Neurosymbolic AI instead aims to integrate deep learning with symbolic AI. This integration has many promises, such as decreasing the amount of data required to train the neural networks, improving the explainability and interpretability of answers given by models and verifying the correctness of trained systems. We mainly study neurosymbolic learning, where we have, in addition to data, background knowledge expressed using symbolic languages. How do we connect the symbolic and neural components to communicate this knowledge to the neural networks?
We consider two answers: Fuzzy and probabilistic reasoning. Fuzzy reasoning studies degrees of truth. A person can be very or somewhat tall: Tallness is not a binary concept. Instead, probabilistic reasoning studies the probability that something is true or will happen. A coin has a 0.5 probability of landing heads. We never say it landed on "somewhat heads". What happens when we use fuzzy (part I) or probabilistic (part II) approaches to neurosymbolic learning? Moreover, do these approaches use the background knowledge we expect them to?
Our first research question studies how different forms of fuzzy reasoning combine with learning.

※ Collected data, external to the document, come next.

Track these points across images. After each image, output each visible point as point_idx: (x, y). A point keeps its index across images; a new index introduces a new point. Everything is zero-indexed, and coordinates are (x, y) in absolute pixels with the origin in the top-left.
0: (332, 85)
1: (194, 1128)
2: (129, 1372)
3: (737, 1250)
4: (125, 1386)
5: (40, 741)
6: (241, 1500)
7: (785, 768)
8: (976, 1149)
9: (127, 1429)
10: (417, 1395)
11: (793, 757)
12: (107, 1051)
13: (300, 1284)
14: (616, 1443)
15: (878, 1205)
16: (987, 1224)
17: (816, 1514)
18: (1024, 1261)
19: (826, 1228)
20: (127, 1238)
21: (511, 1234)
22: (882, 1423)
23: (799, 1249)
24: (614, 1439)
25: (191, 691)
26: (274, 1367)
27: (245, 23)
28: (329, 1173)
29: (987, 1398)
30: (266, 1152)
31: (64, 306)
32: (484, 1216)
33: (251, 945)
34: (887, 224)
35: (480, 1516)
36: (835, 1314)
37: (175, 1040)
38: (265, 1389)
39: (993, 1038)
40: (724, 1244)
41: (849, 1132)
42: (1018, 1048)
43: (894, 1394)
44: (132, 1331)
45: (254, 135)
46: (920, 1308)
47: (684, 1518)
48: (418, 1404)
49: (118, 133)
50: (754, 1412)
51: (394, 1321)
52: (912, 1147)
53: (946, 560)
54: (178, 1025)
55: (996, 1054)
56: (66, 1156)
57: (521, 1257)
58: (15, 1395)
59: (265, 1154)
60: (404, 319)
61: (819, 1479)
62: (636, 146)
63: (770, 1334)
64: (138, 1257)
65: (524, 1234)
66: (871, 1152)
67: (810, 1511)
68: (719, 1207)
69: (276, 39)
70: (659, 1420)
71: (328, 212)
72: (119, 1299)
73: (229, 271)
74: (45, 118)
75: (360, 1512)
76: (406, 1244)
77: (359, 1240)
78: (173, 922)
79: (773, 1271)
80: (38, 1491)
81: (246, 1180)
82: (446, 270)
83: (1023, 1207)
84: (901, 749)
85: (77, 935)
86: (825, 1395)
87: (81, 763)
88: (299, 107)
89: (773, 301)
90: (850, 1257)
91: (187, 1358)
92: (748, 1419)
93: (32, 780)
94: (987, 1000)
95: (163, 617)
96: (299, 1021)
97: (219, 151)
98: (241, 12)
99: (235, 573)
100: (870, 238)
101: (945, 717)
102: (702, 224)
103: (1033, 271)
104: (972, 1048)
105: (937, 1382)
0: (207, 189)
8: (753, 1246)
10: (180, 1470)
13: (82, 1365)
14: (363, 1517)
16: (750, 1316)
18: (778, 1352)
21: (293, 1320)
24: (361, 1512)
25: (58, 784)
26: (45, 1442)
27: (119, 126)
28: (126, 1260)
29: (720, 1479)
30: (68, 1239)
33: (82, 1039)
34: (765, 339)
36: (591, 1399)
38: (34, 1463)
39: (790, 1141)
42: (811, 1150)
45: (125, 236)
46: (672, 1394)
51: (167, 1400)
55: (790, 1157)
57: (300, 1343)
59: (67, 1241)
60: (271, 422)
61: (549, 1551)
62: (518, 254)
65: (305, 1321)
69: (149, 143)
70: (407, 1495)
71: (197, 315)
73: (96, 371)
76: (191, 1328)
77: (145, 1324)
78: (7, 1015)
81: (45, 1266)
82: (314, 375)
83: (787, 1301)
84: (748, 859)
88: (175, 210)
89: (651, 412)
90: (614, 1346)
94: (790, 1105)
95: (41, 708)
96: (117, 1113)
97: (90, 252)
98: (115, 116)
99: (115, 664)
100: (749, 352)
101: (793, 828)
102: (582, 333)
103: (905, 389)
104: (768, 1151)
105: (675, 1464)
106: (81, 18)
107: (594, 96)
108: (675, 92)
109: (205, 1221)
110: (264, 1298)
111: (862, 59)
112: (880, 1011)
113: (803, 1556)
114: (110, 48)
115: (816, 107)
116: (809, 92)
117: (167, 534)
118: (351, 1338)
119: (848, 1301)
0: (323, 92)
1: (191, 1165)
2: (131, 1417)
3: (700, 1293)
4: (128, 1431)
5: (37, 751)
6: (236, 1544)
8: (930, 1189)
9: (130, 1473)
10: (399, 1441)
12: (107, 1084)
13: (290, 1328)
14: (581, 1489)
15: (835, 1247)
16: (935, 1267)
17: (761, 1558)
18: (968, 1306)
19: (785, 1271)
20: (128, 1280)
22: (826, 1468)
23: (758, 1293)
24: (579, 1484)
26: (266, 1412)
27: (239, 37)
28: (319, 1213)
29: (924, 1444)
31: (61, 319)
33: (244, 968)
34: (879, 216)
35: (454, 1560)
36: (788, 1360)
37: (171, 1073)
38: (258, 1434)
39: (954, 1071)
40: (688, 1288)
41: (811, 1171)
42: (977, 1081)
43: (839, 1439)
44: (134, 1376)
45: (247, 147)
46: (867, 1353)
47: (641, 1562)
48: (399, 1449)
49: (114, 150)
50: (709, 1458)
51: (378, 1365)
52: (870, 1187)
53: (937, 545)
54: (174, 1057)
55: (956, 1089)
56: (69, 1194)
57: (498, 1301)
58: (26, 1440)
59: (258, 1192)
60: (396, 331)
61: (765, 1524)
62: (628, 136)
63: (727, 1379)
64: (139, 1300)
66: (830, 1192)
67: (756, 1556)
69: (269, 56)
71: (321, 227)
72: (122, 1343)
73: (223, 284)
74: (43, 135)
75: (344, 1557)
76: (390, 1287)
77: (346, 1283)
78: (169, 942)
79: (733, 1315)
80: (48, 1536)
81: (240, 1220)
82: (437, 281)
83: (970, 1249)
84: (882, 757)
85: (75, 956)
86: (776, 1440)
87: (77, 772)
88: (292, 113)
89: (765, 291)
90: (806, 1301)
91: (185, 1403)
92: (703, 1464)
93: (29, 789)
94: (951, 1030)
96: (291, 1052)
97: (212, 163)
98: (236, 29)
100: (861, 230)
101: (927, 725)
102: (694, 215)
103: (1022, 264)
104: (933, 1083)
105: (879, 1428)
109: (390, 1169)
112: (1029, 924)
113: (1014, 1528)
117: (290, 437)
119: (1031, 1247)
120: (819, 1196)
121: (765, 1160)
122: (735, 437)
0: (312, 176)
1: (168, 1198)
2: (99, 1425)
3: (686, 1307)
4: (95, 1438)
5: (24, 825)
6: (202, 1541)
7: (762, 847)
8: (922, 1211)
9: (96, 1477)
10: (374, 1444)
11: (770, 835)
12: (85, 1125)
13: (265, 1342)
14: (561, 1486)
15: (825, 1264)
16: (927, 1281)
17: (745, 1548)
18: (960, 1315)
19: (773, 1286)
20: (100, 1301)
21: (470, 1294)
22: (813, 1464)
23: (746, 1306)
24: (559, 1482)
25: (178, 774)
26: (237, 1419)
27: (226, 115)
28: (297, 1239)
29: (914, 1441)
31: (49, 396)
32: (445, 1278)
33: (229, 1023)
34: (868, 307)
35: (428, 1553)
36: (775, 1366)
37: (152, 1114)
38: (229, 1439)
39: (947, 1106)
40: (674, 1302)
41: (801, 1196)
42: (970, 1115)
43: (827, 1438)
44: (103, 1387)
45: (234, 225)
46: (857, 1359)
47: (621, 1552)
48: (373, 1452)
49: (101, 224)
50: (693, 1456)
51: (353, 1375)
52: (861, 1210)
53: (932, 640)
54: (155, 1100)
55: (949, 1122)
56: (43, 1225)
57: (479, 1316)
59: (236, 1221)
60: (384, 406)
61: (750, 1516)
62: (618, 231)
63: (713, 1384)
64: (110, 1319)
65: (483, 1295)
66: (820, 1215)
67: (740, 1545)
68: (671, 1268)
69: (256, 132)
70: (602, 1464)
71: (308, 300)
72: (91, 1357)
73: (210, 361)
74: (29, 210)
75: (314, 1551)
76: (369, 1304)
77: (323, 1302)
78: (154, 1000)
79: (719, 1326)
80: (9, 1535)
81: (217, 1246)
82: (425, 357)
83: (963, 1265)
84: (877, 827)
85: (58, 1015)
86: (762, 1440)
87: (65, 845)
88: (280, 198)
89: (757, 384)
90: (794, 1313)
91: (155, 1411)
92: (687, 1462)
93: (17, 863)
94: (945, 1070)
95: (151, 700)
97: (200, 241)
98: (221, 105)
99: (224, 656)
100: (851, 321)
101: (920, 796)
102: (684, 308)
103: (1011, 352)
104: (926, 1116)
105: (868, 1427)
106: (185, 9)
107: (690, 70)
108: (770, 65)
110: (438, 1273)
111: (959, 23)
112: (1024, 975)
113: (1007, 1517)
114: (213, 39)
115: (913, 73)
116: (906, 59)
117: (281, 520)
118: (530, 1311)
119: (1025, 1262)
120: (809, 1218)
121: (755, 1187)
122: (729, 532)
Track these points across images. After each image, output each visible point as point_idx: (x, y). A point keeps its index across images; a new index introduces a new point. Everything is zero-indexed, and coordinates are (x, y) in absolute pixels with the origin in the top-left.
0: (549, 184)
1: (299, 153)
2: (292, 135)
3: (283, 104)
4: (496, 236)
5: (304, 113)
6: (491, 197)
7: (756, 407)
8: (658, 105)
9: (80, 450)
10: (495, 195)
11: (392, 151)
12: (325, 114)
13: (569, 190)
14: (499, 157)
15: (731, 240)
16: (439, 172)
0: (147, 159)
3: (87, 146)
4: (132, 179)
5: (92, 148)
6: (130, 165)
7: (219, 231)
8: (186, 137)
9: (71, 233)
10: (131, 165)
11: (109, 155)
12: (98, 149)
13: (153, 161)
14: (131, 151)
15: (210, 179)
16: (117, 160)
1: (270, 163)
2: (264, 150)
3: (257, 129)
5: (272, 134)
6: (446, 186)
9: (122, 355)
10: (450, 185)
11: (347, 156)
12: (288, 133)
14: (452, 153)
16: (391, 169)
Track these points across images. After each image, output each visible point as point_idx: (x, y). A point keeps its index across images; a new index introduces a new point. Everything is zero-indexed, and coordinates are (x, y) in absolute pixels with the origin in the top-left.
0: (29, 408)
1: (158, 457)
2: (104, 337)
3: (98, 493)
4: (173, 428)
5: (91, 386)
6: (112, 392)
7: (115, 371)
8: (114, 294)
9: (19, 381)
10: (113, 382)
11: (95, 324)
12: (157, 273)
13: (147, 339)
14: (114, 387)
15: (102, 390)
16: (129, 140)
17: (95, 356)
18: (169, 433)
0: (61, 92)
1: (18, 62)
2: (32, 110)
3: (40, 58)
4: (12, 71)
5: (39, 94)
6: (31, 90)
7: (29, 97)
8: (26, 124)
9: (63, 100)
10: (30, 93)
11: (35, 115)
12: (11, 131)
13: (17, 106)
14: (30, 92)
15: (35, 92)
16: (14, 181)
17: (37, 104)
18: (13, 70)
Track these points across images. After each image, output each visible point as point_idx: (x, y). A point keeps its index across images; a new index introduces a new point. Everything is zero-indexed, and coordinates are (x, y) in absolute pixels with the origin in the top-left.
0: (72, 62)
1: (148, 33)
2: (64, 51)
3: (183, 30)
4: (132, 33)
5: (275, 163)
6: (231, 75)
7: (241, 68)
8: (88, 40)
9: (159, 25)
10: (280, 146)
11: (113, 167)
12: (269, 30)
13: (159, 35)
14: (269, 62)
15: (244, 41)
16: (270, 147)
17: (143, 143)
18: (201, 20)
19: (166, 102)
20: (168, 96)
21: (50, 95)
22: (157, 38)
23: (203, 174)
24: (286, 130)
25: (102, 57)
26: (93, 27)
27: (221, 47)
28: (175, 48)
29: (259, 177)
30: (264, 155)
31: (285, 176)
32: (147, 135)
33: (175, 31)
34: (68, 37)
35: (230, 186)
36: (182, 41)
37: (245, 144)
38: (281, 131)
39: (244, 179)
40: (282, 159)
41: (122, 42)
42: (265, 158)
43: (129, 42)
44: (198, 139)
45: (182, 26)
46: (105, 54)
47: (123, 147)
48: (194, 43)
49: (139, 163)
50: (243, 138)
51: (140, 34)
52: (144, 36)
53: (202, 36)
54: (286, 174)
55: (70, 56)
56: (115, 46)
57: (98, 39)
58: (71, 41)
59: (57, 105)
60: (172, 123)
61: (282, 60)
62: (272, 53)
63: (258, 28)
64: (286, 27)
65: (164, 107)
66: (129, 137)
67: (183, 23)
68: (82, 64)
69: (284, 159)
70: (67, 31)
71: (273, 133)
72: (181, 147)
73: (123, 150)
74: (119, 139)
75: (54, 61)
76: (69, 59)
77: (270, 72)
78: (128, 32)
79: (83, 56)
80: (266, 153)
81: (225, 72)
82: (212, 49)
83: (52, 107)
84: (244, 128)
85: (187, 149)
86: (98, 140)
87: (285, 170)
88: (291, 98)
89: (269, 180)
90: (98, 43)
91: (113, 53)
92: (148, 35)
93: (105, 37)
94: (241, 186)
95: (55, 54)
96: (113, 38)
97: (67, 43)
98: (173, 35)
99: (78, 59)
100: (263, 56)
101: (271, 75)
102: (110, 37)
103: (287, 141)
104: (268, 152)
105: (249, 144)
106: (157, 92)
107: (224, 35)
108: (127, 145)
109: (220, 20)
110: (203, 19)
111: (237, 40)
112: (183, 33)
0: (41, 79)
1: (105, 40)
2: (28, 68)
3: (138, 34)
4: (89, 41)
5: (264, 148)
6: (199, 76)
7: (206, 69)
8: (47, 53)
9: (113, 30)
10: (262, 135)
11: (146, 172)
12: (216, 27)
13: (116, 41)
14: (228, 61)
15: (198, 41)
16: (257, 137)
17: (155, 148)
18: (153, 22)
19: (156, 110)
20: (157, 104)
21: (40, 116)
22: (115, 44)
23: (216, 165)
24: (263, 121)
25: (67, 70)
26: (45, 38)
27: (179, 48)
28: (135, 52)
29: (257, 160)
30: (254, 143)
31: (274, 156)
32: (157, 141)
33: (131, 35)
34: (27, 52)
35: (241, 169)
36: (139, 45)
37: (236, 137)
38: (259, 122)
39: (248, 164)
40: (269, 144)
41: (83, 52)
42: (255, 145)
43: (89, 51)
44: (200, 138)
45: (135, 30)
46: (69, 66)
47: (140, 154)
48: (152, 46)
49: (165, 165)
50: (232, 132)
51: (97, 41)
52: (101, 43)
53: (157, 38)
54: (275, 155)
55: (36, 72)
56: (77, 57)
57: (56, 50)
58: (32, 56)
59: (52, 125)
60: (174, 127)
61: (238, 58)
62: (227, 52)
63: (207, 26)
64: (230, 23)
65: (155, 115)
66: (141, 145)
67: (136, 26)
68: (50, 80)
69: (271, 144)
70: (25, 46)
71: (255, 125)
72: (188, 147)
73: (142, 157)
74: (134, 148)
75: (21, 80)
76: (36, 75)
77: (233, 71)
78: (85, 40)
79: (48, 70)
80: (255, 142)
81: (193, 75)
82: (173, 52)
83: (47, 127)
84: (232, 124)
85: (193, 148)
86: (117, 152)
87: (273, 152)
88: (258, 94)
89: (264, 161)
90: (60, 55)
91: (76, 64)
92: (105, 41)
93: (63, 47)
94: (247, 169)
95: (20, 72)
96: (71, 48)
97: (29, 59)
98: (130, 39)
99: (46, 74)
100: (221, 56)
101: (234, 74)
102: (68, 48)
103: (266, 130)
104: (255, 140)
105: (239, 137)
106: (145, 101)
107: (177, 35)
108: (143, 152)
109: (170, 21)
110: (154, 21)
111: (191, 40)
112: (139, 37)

We find surprising results like a connection to the Raven paradox, which states that we confirm "ravens are black" when we observe a green apple. In this study, we gave our neural network a training objective created from the background knowledge. However, we did not use the background knowledge when we deployed our models after training. In our second research question, we studied how to use background knowledge in deployed models. To this end, we developed a new neural network layer based on fuzzy reasoning.
The remaining research questions study probabilistic approaches to neurosymbolic learning. Probabilistic reasoning is a natural fit for neural networks, which we usually train to be probabilistic. However, probabilistic approaches come at a cost: They are expensive to compute and do not scale well to large tasks. In our third research question, we study how to connect probabilistic reasoning with neural networks by sampling to estimate averages. Sampling circumvents computing reasoning outcomes for all input combinations. In the fourth and final research question, we study scaling probabilistic neurosymbolic learning to much larger problems than possible before. Our insight is to train a neural network to predict the result of probabilistic reasoning. We perform this training process with just the background knowledge: We do not collect data.
How is this related to optimisation? All research questions are related to optimisation problems. Within neurosymbolic learning, optimisation with popular methods like gradient descent undertake a form of reasoning. There is ample opportunity to study how this optimisation perspective improves our neurosymbolic learning methods. We hope this dissertation provides some of the answers needed to make practical neurosymbolic learning a reality: Where practitioners provide both data and knowledge that the neurosymbolic learning methods use as efficiently as possible to train the next generation of neural networks.